## Records for the exercise

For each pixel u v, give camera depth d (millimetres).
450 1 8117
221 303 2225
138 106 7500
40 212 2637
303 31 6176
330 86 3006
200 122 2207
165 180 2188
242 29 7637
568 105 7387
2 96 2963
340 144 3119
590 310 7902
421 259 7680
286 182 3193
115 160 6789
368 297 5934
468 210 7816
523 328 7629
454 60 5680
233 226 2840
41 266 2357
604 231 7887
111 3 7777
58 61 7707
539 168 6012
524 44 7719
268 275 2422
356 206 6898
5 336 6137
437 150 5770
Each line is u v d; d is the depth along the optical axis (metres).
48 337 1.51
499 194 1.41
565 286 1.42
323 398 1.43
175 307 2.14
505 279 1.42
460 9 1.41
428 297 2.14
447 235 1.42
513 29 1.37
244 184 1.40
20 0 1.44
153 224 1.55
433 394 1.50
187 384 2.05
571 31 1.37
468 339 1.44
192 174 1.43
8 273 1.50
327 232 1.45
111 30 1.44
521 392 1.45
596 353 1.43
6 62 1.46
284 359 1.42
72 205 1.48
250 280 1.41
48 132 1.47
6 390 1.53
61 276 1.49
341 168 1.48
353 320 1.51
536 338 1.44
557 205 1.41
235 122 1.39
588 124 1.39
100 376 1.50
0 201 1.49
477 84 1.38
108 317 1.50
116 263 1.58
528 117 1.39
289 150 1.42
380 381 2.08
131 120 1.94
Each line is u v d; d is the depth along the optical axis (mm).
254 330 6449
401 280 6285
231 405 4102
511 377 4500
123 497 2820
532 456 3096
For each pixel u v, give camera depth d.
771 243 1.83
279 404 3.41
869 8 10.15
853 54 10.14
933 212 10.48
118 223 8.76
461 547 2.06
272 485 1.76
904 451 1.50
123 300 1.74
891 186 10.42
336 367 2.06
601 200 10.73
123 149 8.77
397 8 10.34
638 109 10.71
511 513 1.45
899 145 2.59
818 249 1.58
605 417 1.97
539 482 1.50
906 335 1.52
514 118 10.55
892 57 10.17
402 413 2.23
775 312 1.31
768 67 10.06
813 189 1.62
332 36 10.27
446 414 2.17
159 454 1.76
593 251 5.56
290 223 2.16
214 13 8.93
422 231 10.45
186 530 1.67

## Exercise directions
For this task, write out exactly the lines of the entries above, starting at the line with "524 44 7719" and ending at the line with "557 205 1.41", both included, and no others.

## Task output
524 44 7719
268 275 2422
356 206 6898
5 336 6137
437 150 5770
Each line is u v d; d is the depth along the optical axis (metres).
48 337 1.51
499 194 1.41
565 286 1.42
323 398 1.43
175 307 2.14
505 279 1.42
460 9 1.41
428 297 2.14
447 235 1.42
513 29 1.37
244 184 1.40
20 0 1.44
153 224 1.55
433 394 1.50
187 384 2.05
571 31 1.37
468 339 1.44
192 174 1.43
8 273 1.50
327 232 1.45
111 30 1.44
521 392 1.45
596 353 1.43
6 62 1.46
284 359 1.42
72 205 1.48
250 280 1.41
48 132 1.47
6 390 1.53
61 276 1.49
341 168 1.48
353 320 1.51
536 338 1.44
557 205 1.41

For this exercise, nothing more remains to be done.